Collected data entries:
*** Block opens ***

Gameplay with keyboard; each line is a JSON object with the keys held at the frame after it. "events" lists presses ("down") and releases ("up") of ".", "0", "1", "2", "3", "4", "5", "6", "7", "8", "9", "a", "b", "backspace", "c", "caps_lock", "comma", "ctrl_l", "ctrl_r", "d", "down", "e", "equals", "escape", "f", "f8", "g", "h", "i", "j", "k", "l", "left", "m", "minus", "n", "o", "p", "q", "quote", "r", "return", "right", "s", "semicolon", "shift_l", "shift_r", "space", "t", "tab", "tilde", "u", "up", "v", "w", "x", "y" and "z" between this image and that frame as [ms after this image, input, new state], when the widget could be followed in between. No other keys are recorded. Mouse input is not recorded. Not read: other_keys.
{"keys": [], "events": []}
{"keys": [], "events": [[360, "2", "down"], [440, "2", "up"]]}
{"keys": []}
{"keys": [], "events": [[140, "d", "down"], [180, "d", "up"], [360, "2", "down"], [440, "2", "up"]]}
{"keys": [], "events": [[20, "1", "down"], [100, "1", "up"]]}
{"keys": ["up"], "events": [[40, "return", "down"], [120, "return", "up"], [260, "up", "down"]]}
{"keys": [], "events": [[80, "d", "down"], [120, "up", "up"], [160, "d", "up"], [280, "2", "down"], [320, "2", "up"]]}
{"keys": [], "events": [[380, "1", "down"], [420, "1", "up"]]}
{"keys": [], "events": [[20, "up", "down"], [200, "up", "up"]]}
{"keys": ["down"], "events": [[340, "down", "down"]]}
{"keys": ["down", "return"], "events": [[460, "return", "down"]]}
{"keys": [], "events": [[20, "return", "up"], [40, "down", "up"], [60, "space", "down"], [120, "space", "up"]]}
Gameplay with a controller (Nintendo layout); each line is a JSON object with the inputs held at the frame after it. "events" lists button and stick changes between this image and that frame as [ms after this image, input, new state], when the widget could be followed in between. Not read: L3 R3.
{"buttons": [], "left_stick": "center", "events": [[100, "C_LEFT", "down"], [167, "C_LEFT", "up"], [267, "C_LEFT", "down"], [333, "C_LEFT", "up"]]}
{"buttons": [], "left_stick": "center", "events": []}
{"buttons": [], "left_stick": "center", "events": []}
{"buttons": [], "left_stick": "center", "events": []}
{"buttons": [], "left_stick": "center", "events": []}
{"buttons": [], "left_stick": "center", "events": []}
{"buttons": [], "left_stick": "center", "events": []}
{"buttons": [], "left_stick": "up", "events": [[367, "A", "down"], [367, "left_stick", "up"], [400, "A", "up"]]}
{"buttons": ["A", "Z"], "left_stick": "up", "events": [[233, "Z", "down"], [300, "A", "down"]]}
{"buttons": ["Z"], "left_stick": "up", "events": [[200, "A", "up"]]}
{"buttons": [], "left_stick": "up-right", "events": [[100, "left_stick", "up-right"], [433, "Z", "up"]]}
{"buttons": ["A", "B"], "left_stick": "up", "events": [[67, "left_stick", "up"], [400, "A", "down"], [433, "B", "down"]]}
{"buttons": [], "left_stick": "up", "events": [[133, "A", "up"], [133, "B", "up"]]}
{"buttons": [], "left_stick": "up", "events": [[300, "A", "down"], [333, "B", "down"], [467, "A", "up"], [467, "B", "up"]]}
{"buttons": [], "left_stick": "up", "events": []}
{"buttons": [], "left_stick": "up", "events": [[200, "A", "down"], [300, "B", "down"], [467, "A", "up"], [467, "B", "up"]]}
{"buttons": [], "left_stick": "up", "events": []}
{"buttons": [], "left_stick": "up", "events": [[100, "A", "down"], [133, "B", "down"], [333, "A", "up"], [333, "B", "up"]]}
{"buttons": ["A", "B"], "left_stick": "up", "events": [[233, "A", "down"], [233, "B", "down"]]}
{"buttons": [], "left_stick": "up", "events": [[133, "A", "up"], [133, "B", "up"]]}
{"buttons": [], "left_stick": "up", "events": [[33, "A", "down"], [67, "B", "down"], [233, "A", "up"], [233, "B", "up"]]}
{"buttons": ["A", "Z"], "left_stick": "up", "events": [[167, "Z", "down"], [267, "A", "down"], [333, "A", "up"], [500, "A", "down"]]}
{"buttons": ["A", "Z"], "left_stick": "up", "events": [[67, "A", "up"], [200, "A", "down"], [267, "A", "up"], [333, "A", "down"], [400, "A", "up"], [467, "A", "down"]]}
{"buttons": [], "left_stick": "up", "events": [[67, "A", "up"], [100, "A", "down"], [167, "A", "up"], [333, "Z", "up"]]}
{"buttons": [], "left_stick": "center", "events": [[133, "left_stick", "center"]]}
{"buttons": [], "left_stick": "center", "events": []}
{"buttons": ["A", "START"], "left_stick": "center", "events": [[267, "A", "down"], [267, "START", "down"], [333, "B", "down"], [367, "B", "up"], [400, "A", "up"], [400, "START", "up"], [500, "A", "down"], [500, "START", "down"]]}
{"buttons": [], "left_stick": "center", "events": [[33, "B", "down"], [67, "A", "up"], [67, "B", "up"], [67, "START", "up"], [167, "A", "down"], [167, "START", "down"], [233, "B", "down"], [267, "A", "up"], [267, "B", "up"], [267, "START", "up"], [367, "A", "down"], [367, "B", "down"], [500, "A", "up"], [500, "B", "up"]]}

*** Block closes ***

What to produce: Please show, exactly as written, every line above that contains the word "START".

Exercise output:
{"buttons": ["A", "START"], "left_stick": "center", "events": [[267, "A", "down"], [267, "START", "down"], [333, "B", "down"], [367, "B", "up"], [400, "A", "up"], [400, "START", "up"], [500, "A", "down"], [500, "START", "down"]]}
{"buttons": [], "left_stick": "center", "events": [[33, "B", "down"], [67, "A", "up"], [67, "B", "up"], [67, "START", "up"], [167, "A", "down"], [167, "START", "down"], [233, "B", "down"], [267, "A", "up"], [267, "B", "up"], [267, "START", "up"], [367, "A", "down"], [367, "B", "down"], [500, "A", "up"], [500, "B", "up"]]}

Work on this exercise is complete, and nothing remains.